Au Québec, les femmes de 50 à 69 ans sont invitées à passer une mammographie de dépistage du cancer du sein tous les deux ans. La Colombie-Britannique, l’Île-du-Prince-Édouard, la Nouvelle-Écosse et le Yukon permettent toutefois aux femmes de prendre rendez-vous pour une mammographie à 40 ans sans ordonnance médicale. L’Alberta le recommande à partir de 45 ans.

Un suivi personnalisé

À l’heure actuelle au Québec, les femmes qui ont des risques accrus de cancer du sein peuvent réaliser une mammographie avant 50 ans sur la recommandation de leur médecin de famille, explique la conseillère scientifique à l’Institut national de santé publique du Québec Marie-Hélène Guertin.

Jacques Simard, vice-doyen à la recherche et aux études supérieures de la faculté de médecine de l’Université Laval et chercheur en prévention du cancer du sein, estime que ce n’est pas suffisant.

Un cas de cancer du sein sur six est dépisté avant 50 ans. On doit faire quelque chose.

Jacques Simard, vice-doyen à la recherche et aux études supérieures de la faculté de médecine de l’Université Laval

Sans pour autant devancer l’âge du dépistage pour tout le monde au Québec, il estime que les femmes devraient obtenir un suivi personnalisé selon leur niveau de risque. Ce dernier serait évalué en tenant compte notamment des antécédents familiaux, de la densité mammaire et de l’âge.

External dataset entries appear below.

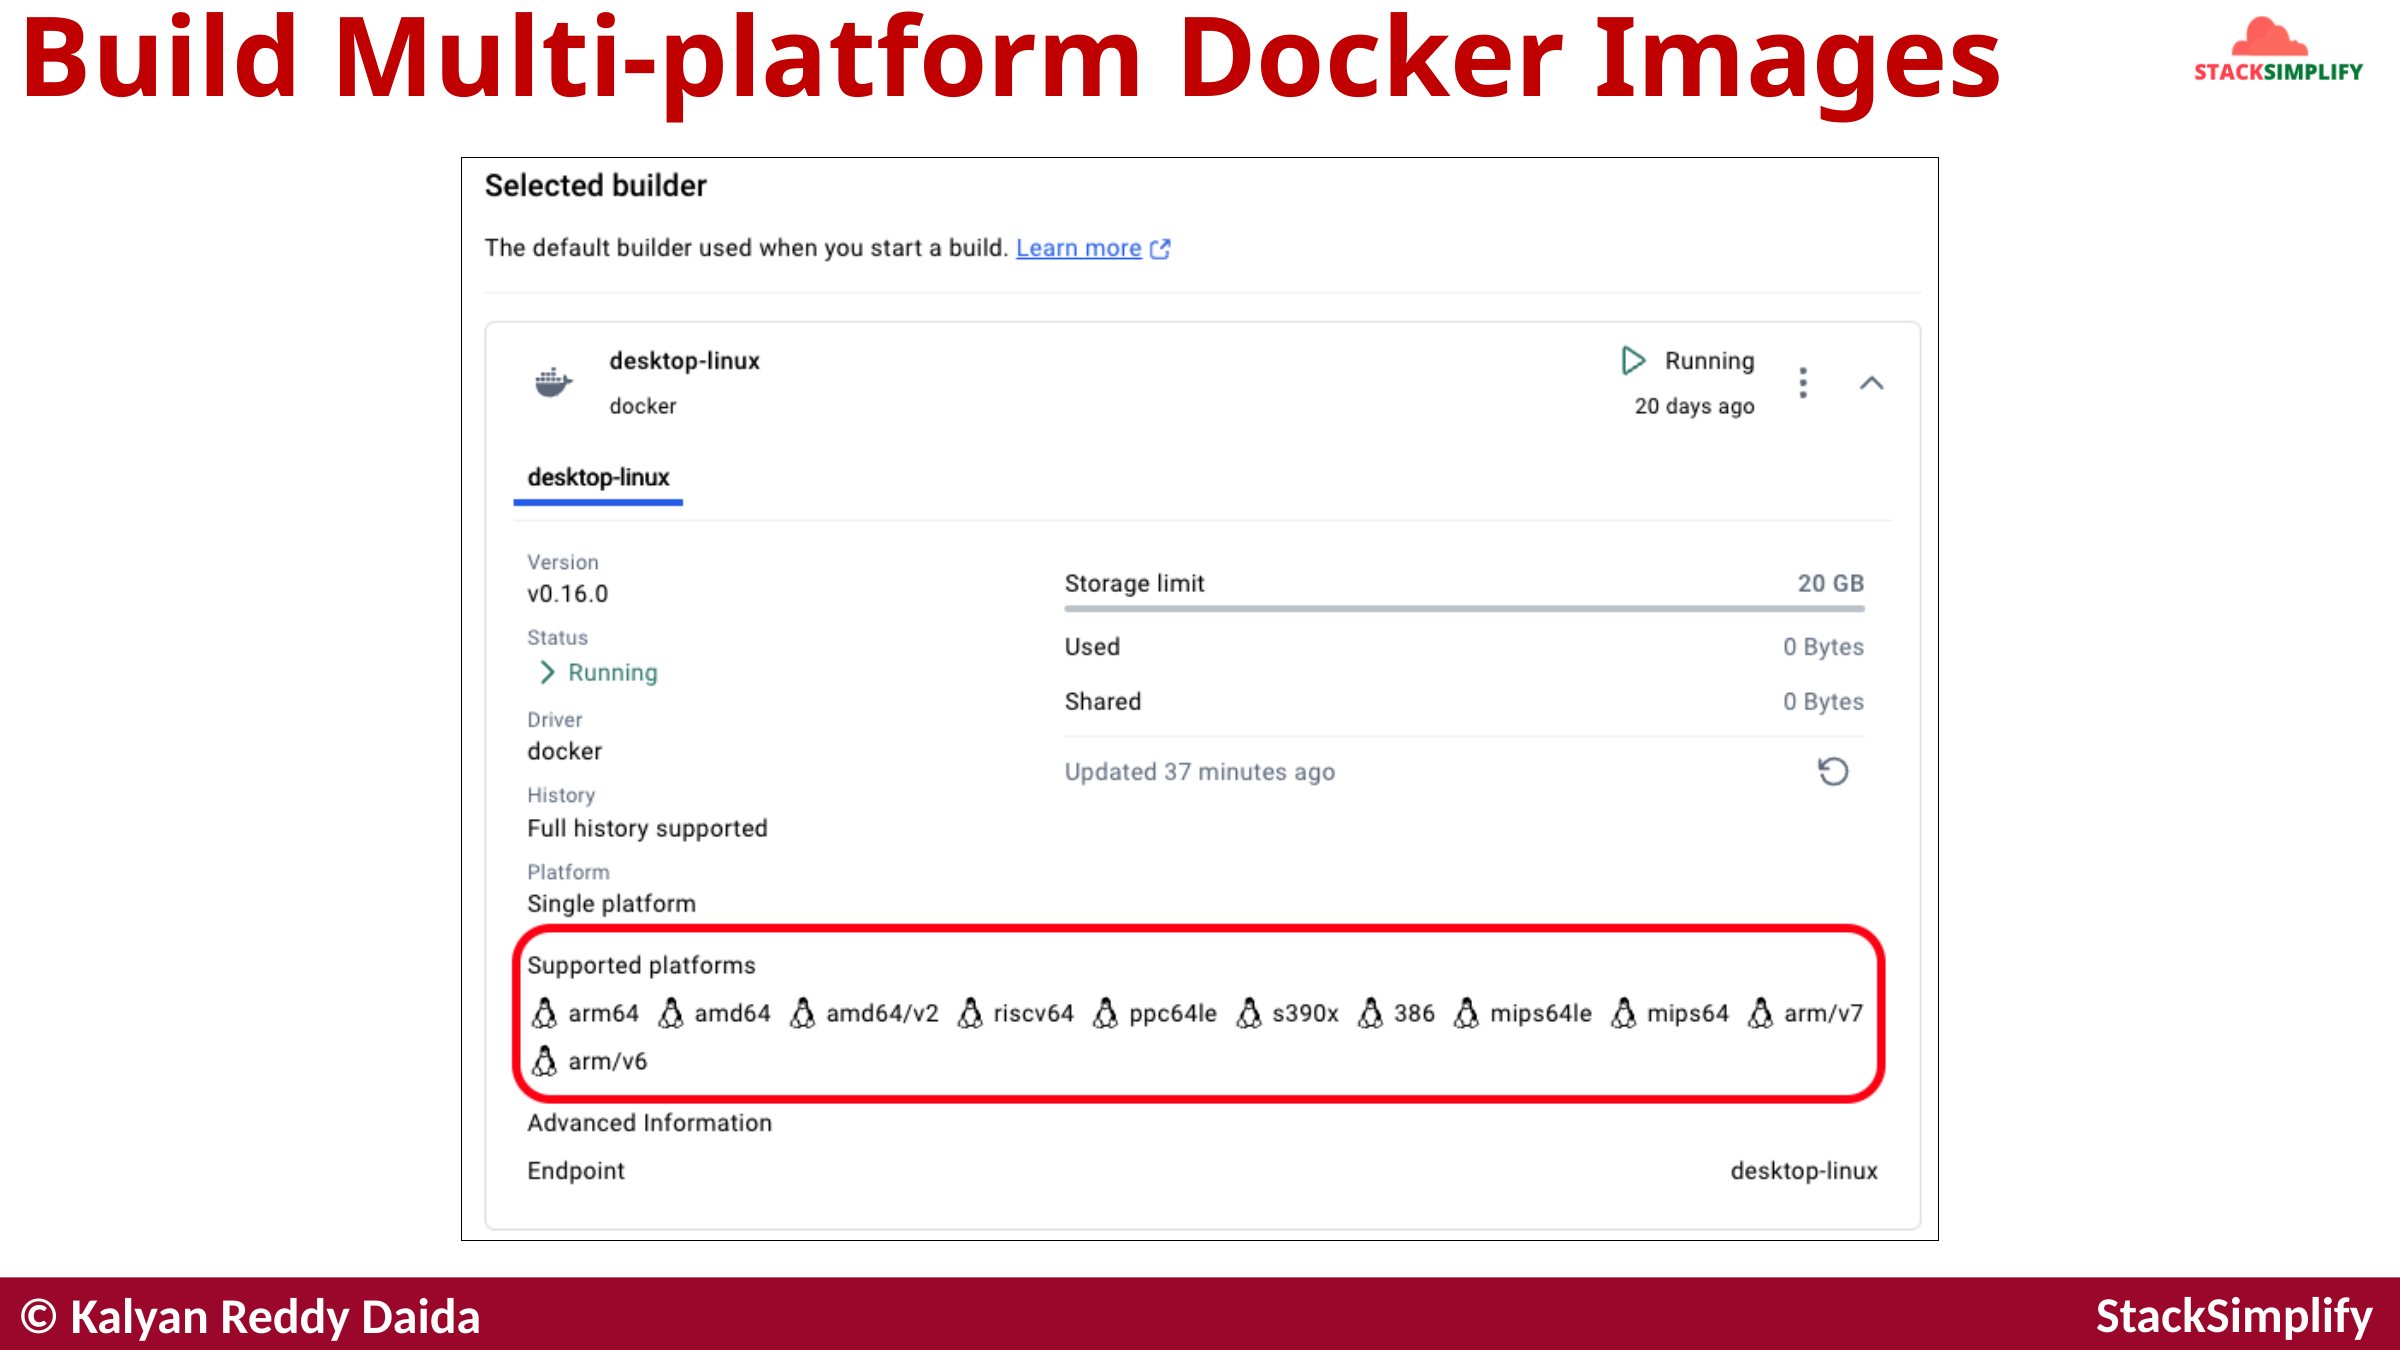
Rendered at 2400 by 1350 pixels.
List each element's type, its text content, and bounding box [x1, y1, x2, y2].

footer © Kalyan Reddy Daida [0, 1278, 511, 1350]
title Build Multi-platform Docker Images [0, 0, 2167, 158]
picture [460, 157, 1940, 1241]
picture [2178, 10, 2375, 86]
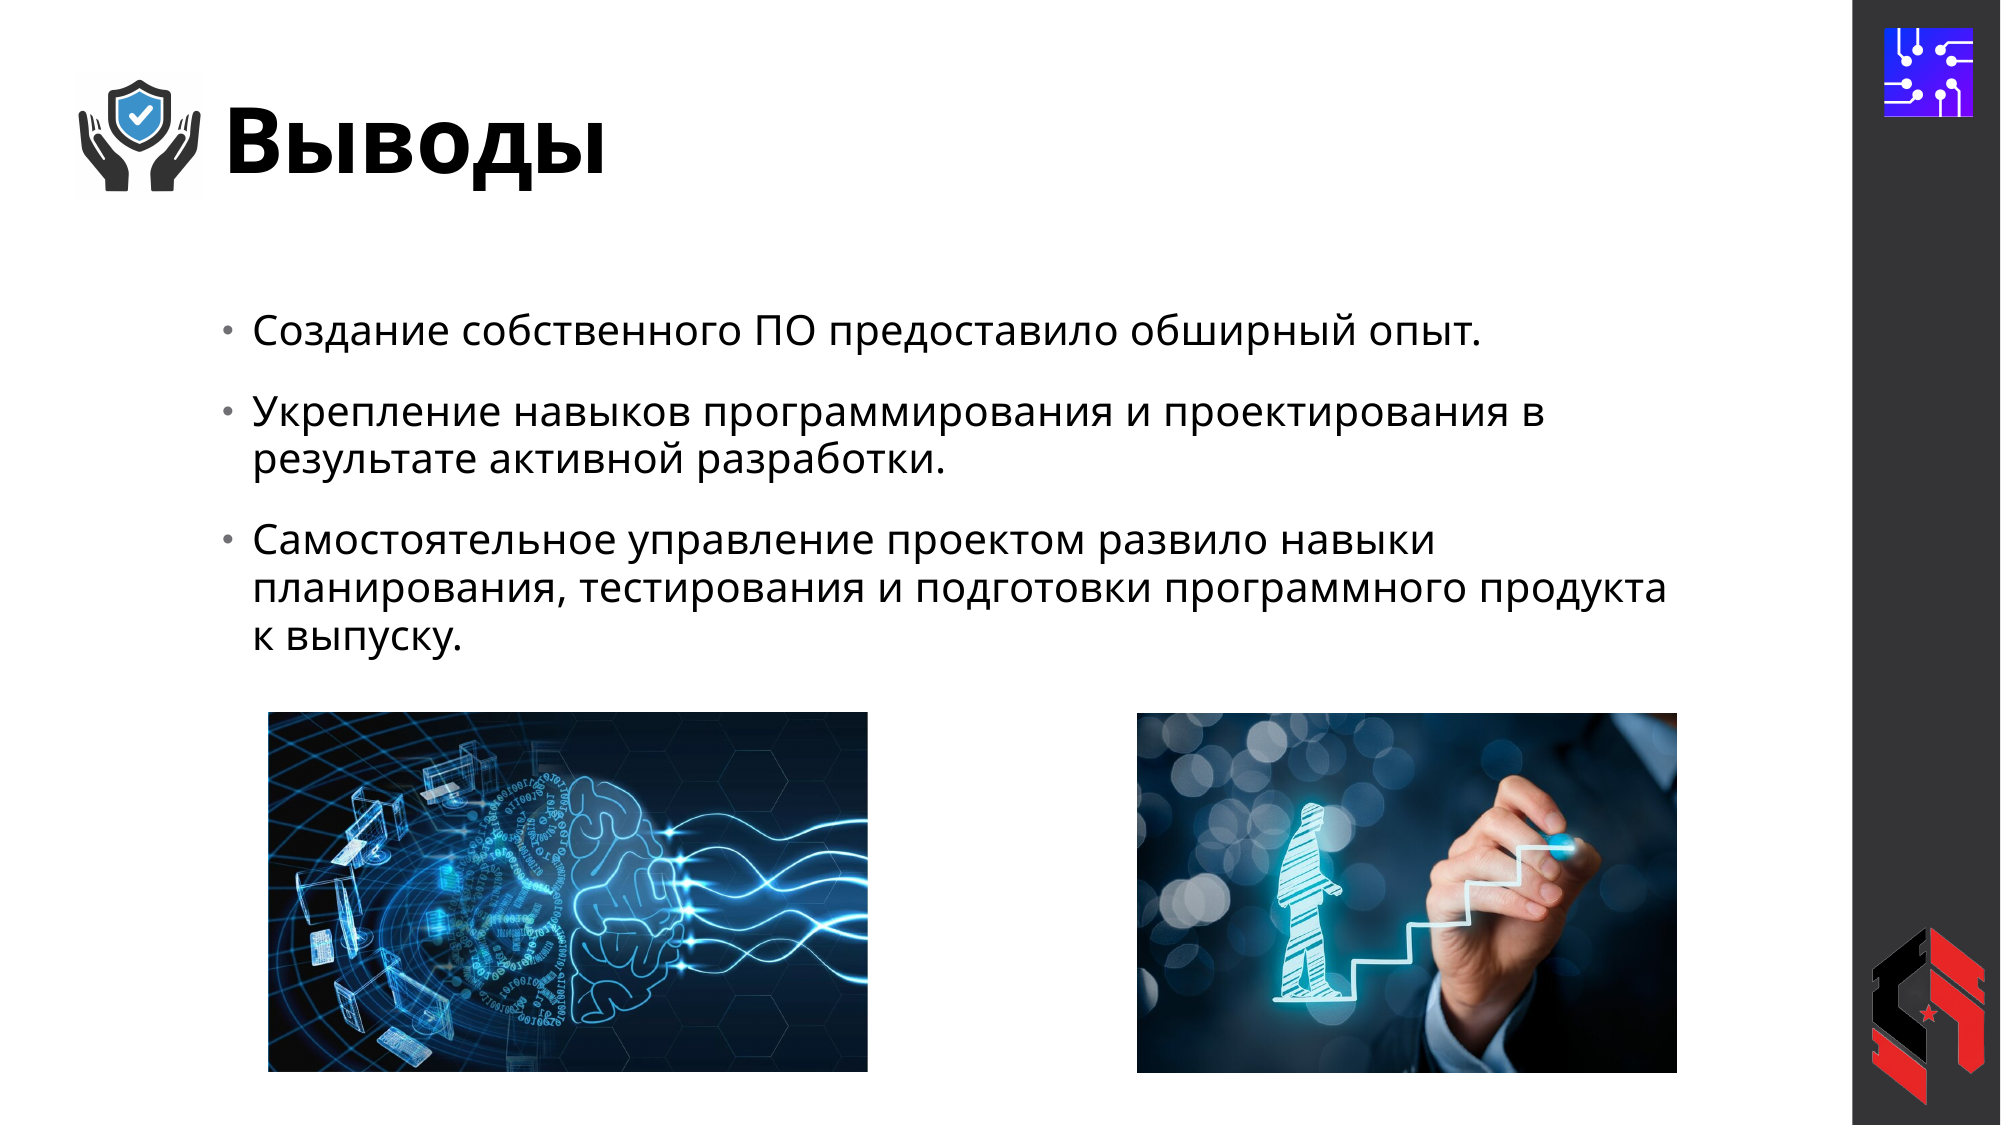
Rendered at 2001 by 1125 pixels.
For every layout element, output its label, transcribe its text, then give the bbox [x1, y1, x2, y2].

picture [1137, 713, 1677, 1073]
picture [1860, 919, 1997, 1115]
picture [1884, 27, 1973, 117]
picture [76, 72, 204, 200]
title Выводы [206, 60, 1797, 201]
picture [267, 712, 869, 1072]
list Создание собственного ПО предоставило обширный опыт. Укрепление навыков программирования и проектирования в результате активной разработки. Самостоятельное управление проектом развило навыки планирования, тестирования и подготовки программного продукта к выпуску. [206, 299, 1693, 1014]
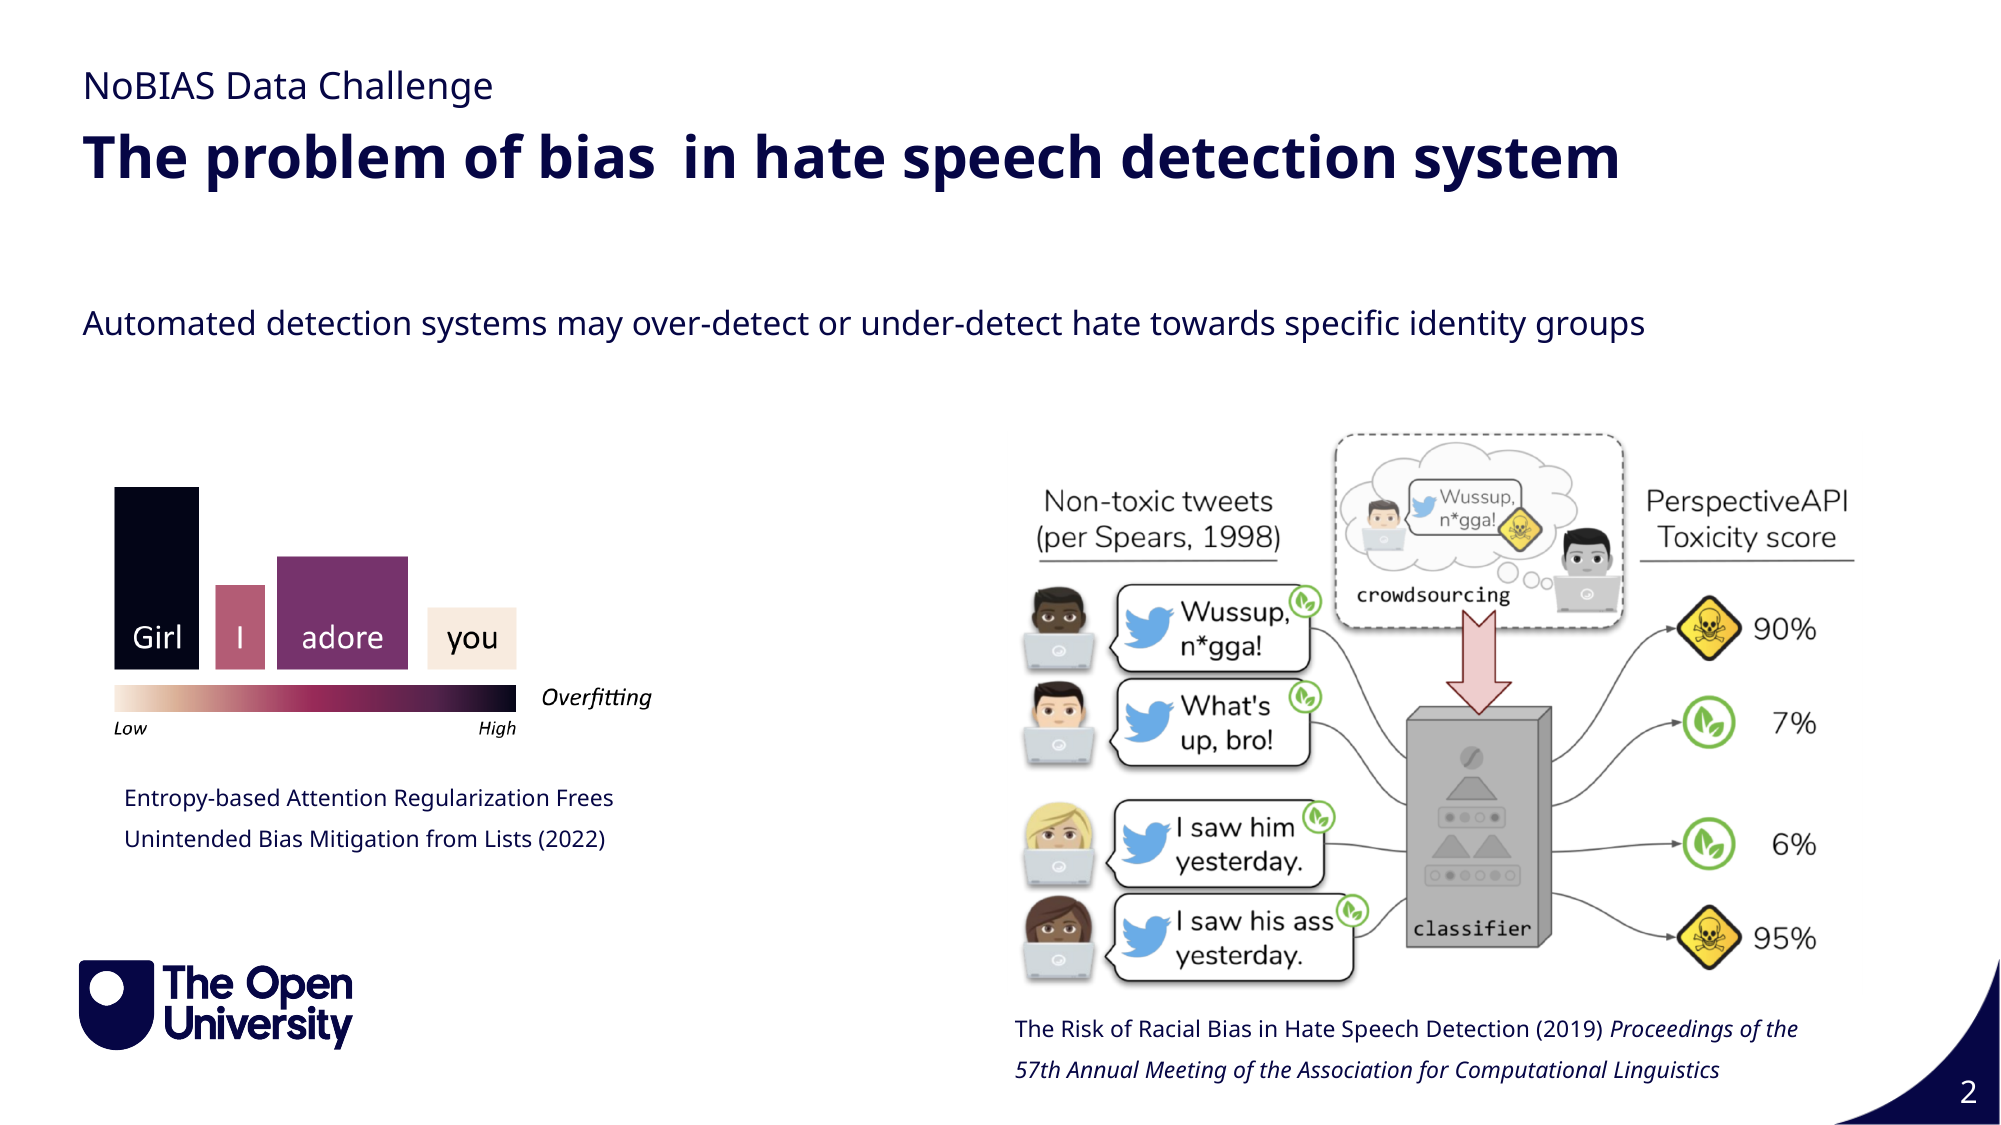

Il suggère que celles qui ont un risque dit normal continuent de passer une mammographie tous les deux ans entre 50 et 69 ans, tandis que celles qui ont un risque intermédiaire commencent la mammographie annuelle dans la quarantaine. Enfin, celles qui ont un risque élevé pourraient obtenir une mammographie annuelle en plus d’une imagerie par résonance magnétique (IRM).

À noter, près de la moitié des femmes ont des seins denses, ce qui augmente leur risque de cancer du sein. Les seins denses sont composés de plus de tissu glandulaire et de tissu fibreux que de tissu graisseux. La densité mammaire ne peut être observée qu’à la mammographie et n’est pas liée à la taille, à l’apparence ou à la texture des seins.

Discuter avec son professionnel de la santé

En réponse à la demande de La Presse, la Société canadienne du cancer s’est dite impatiente d’en savoir plus sur le projet de recommandations relatives au dépistage du cancer du sein publié mardi.

« Lorsque le cancer du sein est détecté et traité à un stade précoce, les chances de réussite du traitement sont meilleures. C’est pourquoi la Société canadienne du cancer (SCC) est un fervent partisan des programmes organisés de dépistage du cancer du sein », a déclaré l’organisme par courriel.

L’organisme invite par ailleurs les Canadiennes dans la quarantaine à discuter avec leur fournisseur de soins de santé des limites et des avantages d’un dépistage régulier par mammographie, ainsi que de leurs facteurs de risque.

De son côté, la Fondation du cancer du sein du Québec n’a pas souhaité prendre position sur la recommandation.